Methods: SLE patients (total 124 patients, mean age 42 years, 97% females) were enrolled from three different cohorts. The first cohort enrolled 37 subjects, all selected for active disease in the presence of complement activation. The second and third cohorts enrolled 64 and 24 SLE subjects, respectively. Disease activity was assessed longitudinally using the Safety of Estrogens in Lupus Erythematosus National Assessment (SELENA) SLE disease activity index (SLEDAI) without anti-dsDNA and complement components; this modification is referred to as the clinical SELENA-SLEDAI. Also, the Physician’s Global Assessment of disease activity (PGA: 0-3-point scale) was collected. Antibody titers, serum C3 and C4 levels were determined using standard immunoassays (low C3/C4 was defined as either C3 or C4 below normal range). EC4d levels were determined using quantitative flow cytometry and expressed as net mean fluorescence intensity (MFI). The relationships between fluctuations in SLE disease activity and biomarkers were analyzed using Spearman rank test and linear mixed effect models with the clinical SELENA-SLEDAI and PGA as the dependent variables and biomarkers as independent predictor of disease activity fluctuations (autoantibody titers and EC4d levels were log normalized for the analysis). Marginal R² were calculated to evaluate the proportion of variance explained by independent variables.

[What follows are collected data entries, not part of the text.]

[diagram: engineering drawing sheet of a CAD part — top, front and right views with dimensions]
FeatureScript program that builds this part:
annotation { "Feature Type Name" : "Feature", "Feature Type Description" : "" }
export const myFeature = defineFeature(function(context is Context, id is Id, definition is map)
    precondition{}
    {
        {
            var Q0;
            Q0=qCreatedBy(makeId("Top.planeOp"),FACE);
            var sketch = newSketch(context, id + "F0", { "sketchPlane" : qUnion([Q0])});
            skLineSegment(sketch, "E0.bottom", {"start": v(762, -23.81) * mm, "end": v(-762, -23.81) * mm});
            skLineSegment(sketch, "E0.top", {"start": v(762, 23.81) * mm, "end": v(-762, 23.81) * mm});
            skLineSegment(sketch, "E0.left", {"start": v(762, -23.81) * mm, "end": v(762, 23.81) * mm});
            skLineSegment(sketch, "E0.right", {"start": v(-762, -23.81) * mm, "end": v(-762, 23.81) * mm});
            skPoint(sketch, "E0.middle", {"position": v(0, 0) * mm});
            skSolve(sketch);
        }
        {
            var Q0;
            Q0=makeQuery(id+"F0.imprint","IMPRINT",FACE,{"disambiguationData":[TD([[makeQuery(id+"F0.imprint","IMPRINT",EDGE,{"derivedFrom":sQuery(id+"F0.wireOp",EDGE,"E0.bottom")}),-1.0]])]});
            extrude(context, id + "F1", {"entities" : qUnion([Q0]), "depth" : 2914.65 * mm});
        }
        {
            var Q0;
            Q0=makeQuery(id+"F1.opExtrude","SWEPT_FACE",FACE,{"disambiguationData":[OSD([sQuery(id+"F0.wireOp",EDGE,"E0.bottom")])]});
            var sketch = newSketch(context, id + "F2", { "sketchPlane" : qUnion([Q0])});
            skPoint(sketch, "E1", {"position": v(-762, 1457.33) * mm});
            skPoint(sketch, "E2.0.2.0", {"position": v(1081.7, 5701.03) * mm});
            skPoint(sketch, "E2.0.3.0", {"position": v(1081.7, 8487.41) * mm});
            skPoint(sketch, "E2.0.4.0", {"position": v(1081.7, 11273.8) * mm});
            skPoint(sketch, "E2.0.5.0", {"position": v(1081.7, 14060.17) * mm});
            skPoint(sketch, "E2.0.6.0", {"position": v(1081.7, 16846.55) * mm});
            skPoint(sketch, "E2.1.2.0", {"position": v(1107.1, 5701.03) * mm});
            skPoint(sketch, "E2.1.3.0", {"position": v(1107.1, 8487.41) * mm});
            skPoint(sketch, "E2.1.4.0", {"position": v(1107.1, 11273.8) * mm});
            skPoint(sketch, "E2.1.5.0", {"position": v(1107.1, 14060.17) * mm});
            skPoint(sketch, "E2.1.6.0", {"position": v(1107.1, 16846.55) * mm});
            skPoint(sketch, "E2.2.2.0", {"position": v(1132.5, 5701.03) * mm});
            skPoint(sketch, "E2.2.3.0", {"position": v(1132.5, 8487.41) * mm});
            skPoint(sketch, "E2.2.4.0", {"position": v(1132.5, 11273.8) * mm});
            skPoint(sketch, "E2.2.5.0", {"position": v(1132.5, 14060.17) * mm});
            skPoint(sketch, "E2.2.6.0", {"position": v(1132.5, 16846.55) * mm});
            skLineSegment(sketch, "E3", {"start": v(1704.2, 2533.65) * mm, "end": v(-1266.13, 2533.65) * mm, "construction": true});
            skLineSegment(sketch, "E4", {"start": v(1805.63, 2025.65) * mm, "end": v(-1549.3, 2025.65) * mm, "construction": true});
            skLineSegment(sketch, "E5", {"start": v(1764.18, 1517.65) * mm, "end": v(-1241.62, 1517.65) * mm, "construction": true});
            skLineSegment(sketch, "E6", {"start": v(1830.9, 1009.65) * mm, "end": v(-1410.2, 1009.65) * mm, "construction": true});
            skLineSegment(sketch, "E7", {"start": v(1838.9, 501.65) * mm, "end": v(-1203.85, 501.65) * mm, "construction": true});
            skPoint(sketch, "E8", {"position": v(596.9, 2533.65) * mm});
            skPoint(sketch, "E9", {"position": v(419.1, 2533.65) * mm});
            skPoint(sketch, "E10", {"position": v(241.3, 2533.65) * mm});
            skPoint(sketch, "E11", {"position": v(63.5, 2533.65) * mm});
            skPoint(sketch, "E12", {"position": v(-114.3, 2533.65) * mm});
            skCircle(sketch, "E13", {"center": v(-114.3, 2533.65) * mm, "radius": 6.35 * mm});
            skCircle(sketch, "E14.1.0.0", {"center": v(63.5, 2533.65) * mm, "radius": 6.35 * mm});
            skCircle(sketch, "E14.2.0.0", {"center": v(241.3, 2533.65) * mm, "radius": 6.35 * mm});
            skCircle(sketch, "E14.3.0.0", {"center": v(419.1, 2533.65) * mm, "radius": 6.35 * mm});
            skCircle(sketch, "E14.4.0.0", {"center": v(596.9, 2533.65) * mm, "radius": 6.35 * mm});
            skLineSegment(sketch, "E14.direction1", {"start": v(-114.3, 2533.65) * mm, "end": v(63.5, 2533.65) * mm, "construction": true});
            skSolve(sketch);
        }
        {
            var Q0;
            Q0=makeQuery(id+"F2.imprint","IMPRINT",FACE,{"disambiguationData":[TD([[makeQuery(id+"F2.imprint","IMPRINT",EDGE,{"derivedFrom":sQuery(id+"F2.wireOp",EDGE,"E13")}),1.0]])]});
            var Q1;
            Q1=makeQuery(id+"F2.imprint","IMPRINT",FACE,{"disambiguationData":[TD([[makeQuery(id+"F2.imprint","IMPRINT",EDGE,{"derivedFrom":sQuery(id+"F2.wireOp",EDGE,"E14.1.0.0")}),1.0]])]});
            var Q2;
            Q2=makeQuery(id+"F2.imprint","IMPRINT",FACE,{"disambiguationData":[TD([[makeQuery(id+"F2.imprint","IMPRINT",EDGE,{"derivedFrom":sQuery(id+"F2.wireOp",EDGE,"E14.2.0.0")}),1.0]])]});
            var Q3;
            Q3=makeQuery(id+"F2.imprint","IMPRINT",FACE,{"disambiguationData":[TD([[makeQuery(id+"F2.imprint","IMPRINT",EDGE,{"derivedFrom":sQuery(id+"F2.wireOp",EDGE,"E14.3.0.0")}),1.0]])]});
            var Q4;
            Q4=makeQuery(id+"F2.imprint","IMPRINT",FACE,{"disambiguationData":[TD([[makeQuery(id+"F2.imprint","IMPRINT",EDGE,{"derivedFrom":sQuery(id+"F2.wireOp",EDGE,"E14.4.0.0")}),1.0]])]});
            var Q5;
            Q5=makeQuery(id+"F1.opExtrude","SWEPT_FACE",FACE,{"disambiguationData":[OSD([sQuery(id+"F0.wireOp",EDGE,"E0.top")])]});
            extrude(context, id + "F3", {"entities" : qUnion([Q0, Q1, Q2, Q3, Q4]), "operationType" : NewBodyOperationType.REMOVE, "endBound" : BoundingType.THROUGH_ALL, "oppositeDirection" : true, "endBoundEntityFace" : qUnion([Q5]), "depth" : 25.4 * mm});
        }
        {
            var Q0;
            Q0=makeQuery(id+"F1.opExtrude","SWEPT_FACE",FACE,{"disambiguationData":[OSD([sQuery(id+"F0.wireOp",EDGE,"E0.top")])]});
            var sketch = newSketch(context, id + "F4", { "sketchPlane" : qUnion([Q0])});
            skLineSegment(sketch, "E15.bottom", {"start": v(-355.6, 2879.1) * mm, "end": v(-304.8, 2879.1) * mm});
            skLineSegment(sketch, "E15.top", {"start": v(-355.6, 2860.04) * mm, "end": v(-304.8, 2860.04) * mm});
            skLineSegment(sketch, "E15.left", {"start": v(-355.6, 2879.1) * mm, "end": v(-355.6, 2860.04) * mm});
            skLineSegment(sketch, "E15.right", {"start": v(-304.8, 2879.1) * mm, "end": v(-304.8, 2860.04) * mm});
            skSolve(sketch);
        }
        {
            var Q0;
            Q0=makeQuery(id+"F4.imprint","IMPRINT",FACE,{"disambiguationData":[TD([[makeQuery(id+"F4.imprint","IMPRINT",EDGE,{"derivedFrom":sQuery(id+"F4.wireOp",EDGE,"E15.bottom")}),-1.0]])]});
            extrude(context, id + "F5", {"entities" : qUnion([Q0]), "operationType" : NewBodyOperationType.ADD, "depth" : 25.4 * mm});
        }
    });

Results: Overall, a total of 624 study visits were collected in the 124 patients. At baseline, both clinical SELENA-SLEDAI (average 6.0 points) and PGA scores (average 1.0 point) correlated with EC4d levels C3/C4 status, anti-dsDNA and anti-C1q titers (p<0.01). Linear mixed effect models revealed that changes in EC4d, C3/C4 anti-dsDNA and anti-C1q titers were all significantly associated with fluctuations in disease activity (p<0.01)(Table I). Of the 124 subjects, 97 of them presented with either chronically low C3/C4 (n=40) or normal C3/C4 status at all visits (n=57). In this subset, changes in EC4d levels were associated with fluctuations in clinical SELENA-SLEDAI (estimate 1.2±0.3, marginal R²=8%) and PGA (estimate 0.2±0.1, marginal R²=9%).

Conclusion: These data indicate that anti-dsDNA, antiC1q, low complement and EC4d are associated with disease fluctuations in SLE. EC4d correlates with disease activity among subjects with chronically low or normal complement.